The Superior Court of Pennsylvania has upheld the decision that Pennsylvania Innocence Project client Larry Trent Roberts is entitled to a new trial. Roberts was originally granted a retrial in his murder case on June 30, 2017. The prosecution appealed this decision, but on October 10, the Superior Court denied that appeal and agreed Roberts deserves a new trial.
Roberts was implicated in the murder of a man named Duwan Stern, who was shot in his car during a drug deal gone wrong, and convicted of the murder on November 14, 2007. A Post Conviction Relief Act petition was originally filed for Roberts in 2011 and denied by the trial court. However, in 2013, the Superior Court decided that there was a “genuine issue of material fact” regarding Roberts’ location during the crime. It sent the case back for a hearing about whether Roberts’ trial lawyer was ineffective for failing to present evidence about Roberts’ alibi to the jury. The petition was amended twice before a hearing was held in April of 2016, after which the trial court granted Roberts the new trial.

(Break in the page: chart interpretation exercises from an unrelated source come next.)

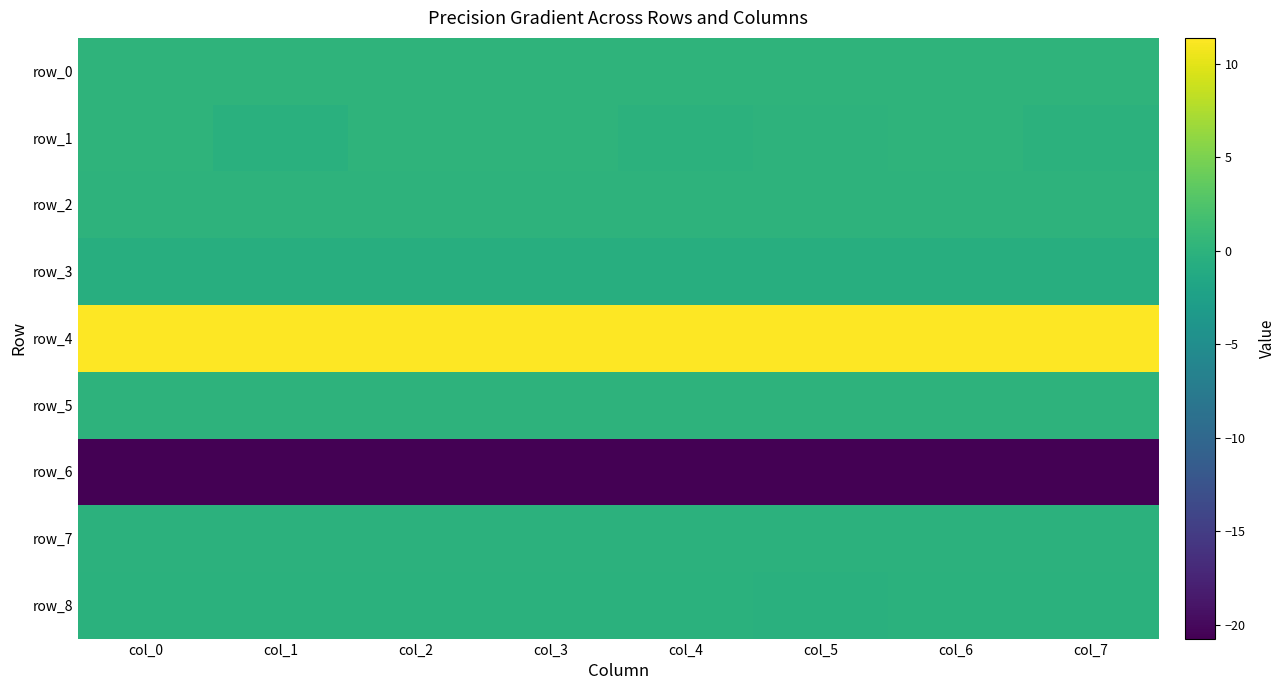

Reading left to right, extract all data points from this chart.

row_0: col_0=0.2	col_1=0.2	col_2=0.2	col_3=0.2	col_4=0.2	col_5=0.2	col_6=0.2	col_7=0.2
row_1: col_0=0.2	col_1=-0.3	col_2=0.1	col_3=0.2	col_4=-0.1	col_5=-0.0	col_6=0.2	col_7=-0.1
row_2: col_0=0.0	col_1=0.0	col_2=0.0	col_3=0.0	col_4=0.0	col_5=0.0	col_6=0.0	col_7=0.0
row_3: col_0=-0.6	col_1=-0.6	col_2=-0.6	col_3=-0.6	col_4=-0.6	col_5=-0.6	col_6=-0.6	col_7=-0.6
row_4: col_0=11.3	col_1=11.3	col_2=11.3	col_3=11.3	col_4=11.3	col_5=11.4	col_6=11.4	col_7=11.4
row_5: col_0=0.0	col_1=0.0	col_2=0.0	col_3=0.0	col_4=0.0	col_5=0.0	col_6=0.0	col_7=0.0
row_6: col_0=-20.7	col_1=-20.7	col_2=-20.7	col_3=-20.7	col_4=-20.7	col_5=-20.7	col_6=-20.7	col_7=-20.7
row_7: col_0=-0.0	col_1=-0.1	col_2=-0.1	col_3=-0.1	col_4=-0.1	col_5=-0.1	col_6=-0.1	col_7=-0.1
row_8: col_0=-0.2	col_1=-0.3	col_2=-0.3	col_3=-0.3	col_4=-0.2	col_5=-0.3	col_6=-0.3	col_7=-0.3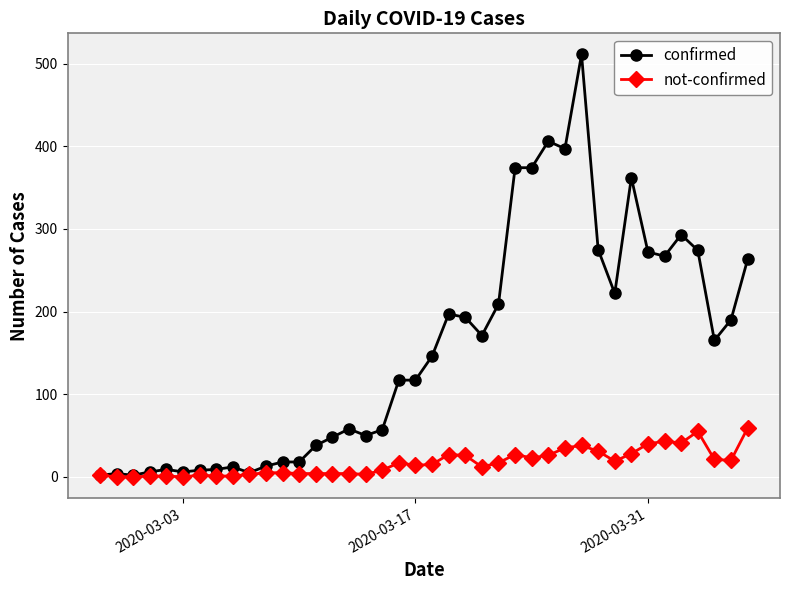

What is the maximum value for not-confirmed?

59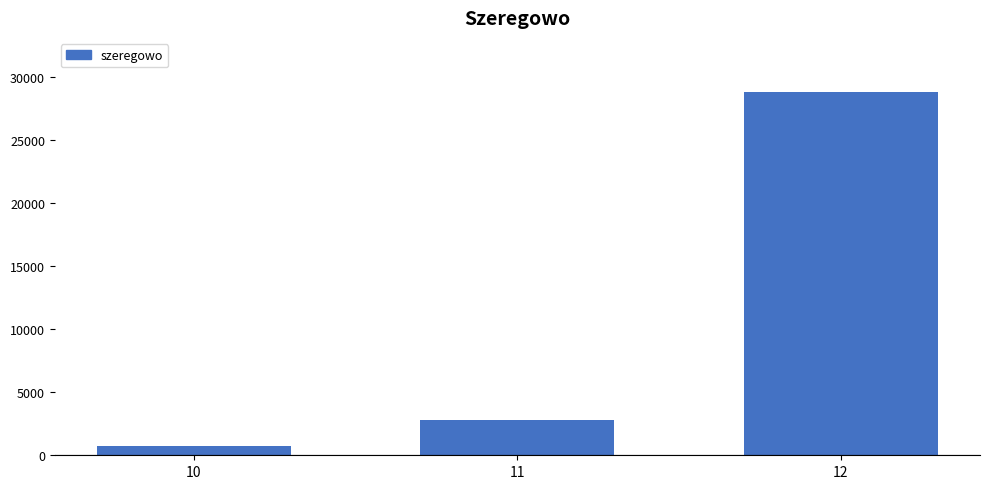

Reading left to right, transcribe all the data shown in this chart.

10=765	11=2803	12=28798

Roberts could not have murdered Stern, based on analysis of cell phone tower data reflecting the location of Roberts’ phone. The prosecution agreed, on the condition that Roberts was in possession of his cell phone that night– a point Roberts’ trial lawyer did not prove to the jury.
At the April 2016 hearing, the Project presented evidence– including testimony from Roberts, his friend Bernard Lyde, and his fiancee at the time of the crime Tyisha Williams– showing that he did in fact have his cell phone with him at all times on the day and night of Stern’s death. This testimony was corroborated by detailed cell phone call records and a receipt corroborating Williams’ testimony that she and Roberts went to Target together that night.

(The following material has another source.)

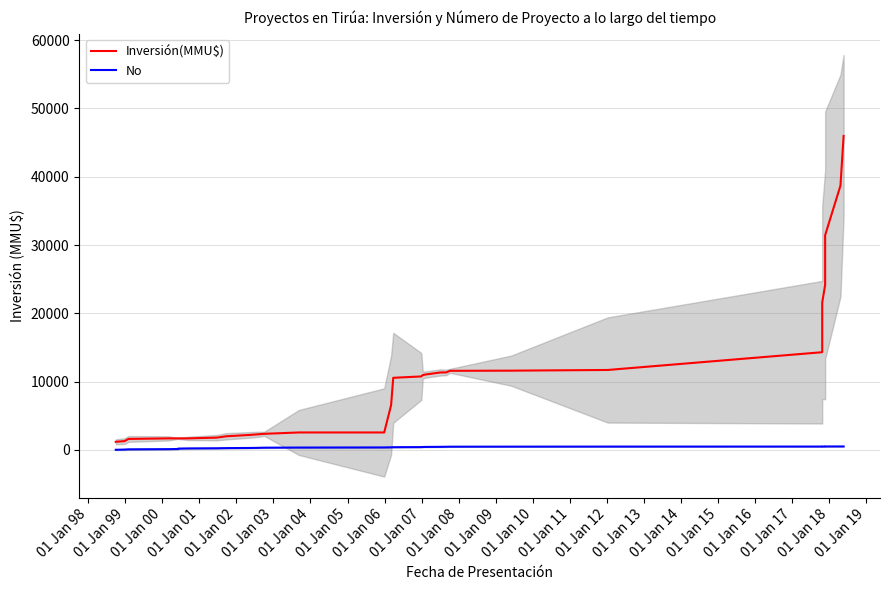

At which label is No closest to 275?

01 Jan 06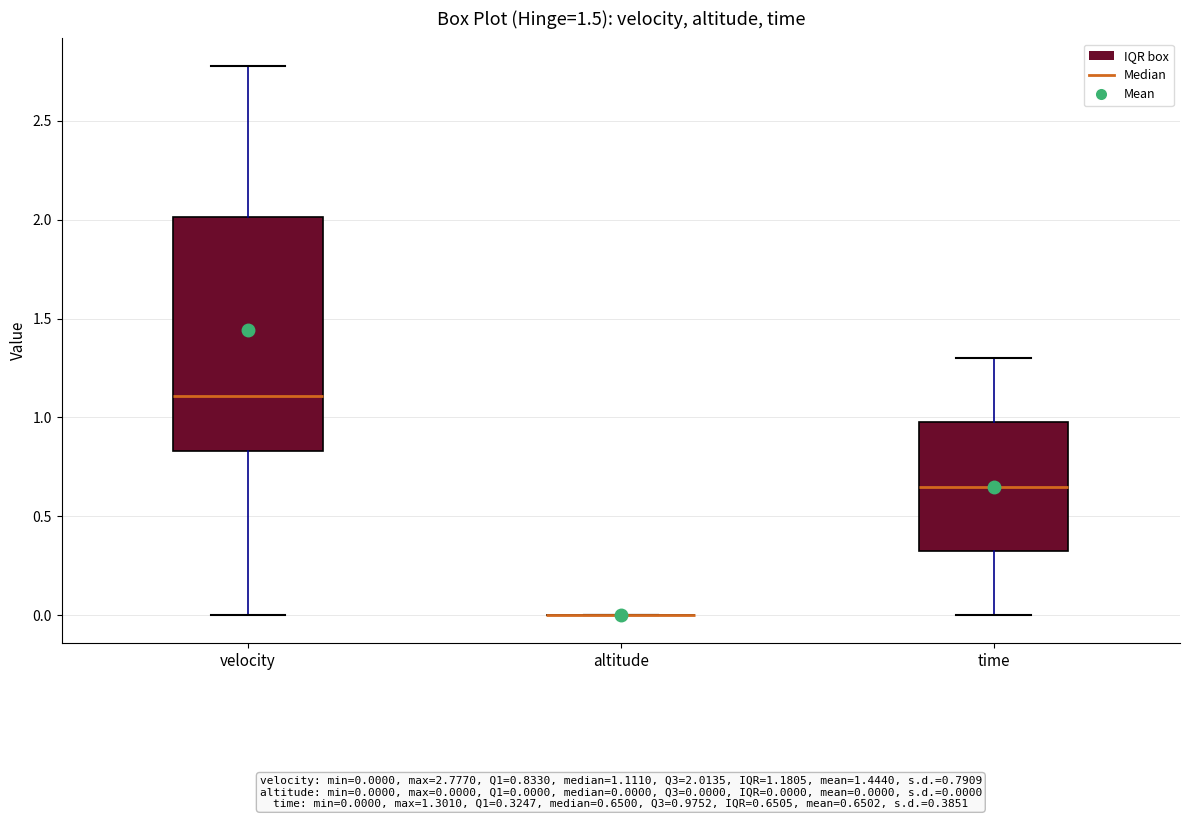

Which box is the tallest, from its lower edge to its upper edge?

velocity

The hearing also exposed due process violations by the Commonwealth based on emails it did not disclose before trial. These emails indicated that its key eyewitness testified against Roberts in exchange for favorable treatment on criminal charges he was facing in the case, as well as showed the investigating detective’s doubts about Roberts’ guilt based on the cell phone data.

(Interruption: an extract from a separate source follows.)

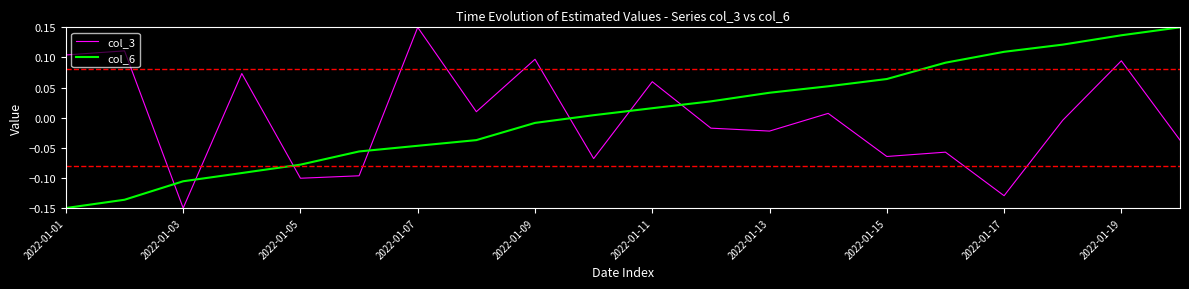

True or false: col_3 and col_6 cross at least once.

True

Finally, the only prosecution witness to claim Roberts had a motive for murdering Stern recanted his testimony. At the hearing, witness Layton Potter admitted he was seeking help with his own charges when he testified against Roberts and had no personal knowledge about the crime. This testimony was corroborated by the woman he was dating at the time of the trial.
After Roberts was granted a retrial on all of these grounds, the prosecution appealed.
The Superior Court later affirmed the trial court’s order last week, still finding Roberts’ trial lawyer ineffective for failing to present the alibi defense. Because it agreed with Roberts on this ground, it determined it did not need to reach the other issues. A concurring opinion clarified that trial counsel’s ineffectiveness may have been influenced by the prosecution’s non-disclosures, seeing as he did not have all available evidence.